Mark Bridge exposes the incompetence of the different health services in rationing technology – something no self employed businessman would risk: The Times 8th December 2016 – Hackers get easy route to patient data
Patients are being put at risk because most NHS trusts are using an obsolete IT operating system that no longer receives security updates, researchers have warned.
The trusts’ use of the old Windows XP system could enable hackers to steal patient data or take control of hospital infrastructure. Criminals have already used cyberattacks to hold hospitals to ransom and an NHS trust in Lincolnshire and East Yorkshire said this week that an attack in October led to the cancellation of more than 2,800 patient appointments, including operations.
Citrix, the software company, made freedom of information (FoI) requests to 63 NHS trusts, with 42 responding and 38 confirming that they still used XP.

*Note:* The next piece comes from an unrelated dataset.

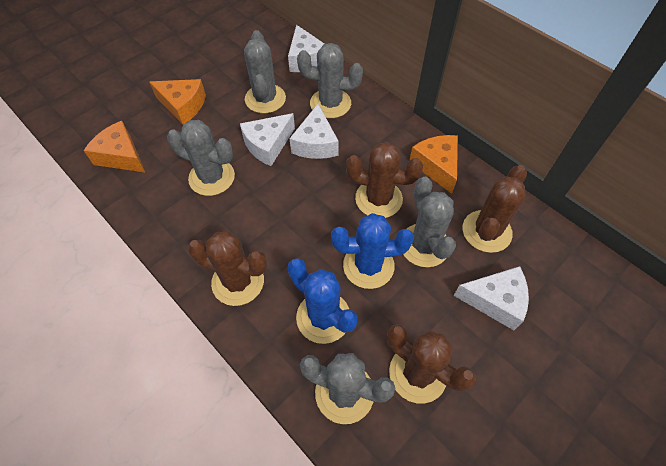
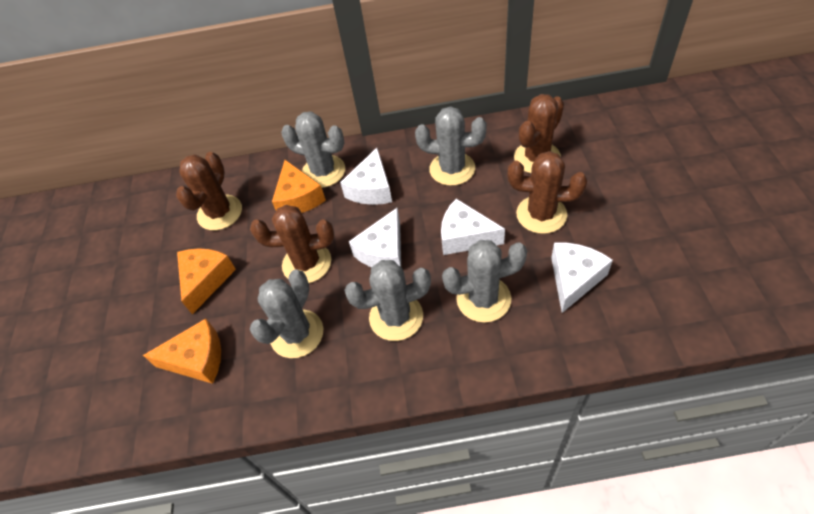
blue cactus: [288,258,358,344] [331,213,414,289] = 2 -> none = 0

Windows XP, introduced in 2001, has not received security updates from Microsoft since 2014. Security experts say that this leaves systems with significant vulnerabilities. Once a machine in a hospital’s network is compromised hackers can enter other systems to control equipment such as x-ray machines and target patient records.

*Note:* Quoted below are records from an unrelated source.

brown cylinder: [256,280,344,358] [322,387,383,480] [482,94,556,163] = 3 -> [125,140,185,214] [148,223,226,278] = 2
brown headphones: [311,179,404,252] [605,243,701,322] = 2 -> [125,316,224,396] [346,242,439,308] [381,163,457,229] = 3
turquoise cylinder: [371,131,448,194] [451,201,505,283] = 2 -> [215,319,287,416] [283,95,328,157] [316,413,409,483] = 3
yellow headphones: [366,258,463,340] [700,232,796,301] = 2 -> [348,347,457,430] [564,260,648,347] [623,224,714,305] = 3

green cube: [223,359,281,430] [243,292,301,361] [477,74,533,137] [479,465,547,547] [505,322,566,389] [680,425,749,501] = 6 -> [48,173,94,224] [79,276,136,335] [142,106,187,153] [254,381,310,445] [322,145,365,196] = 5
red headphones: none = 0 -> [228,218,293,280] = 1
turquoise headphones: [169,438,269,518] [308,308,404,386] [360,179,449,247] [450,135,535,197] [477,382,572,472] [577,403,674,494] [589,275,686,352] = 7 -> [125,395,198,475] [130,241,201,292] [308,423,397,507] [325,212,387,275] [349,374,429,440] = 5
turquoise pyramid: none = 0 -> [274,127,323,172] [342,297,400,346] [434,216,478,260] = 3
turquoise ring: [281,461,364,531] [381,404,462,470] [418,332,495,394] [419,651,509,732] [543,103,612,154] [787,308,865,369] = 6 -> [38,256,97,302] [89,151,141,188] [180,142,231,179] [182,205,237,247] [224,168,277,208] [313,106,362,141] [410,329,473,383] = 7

A previous FoI request this summer indicated that around half of NHS trusts were last year hit by so-called ransomware attacks, where hackers lock down a hospital’s IT systems and demand payment. The trusts either denied that they had paid up or would not say.
Jamie Moles of Lastline, a malware-detection company, said: “It’s no surprise to hear that the cash-strapped NHS is still running Windows XP. While security remains a low priority for management, they will increasingly fall victim to these kinds of threats.
“While security remains a low priority for NHS management, they will increasingly fall victim to these kinds of threats, which wouldn’t be a serious problem except it results in cancellation of treatments whilst the affected systems are investigated and cleaned up.”
The Metropolitan Police also admitted yesterday that it is still using the 15-year-old XP software on almost 20,000 desktop computers.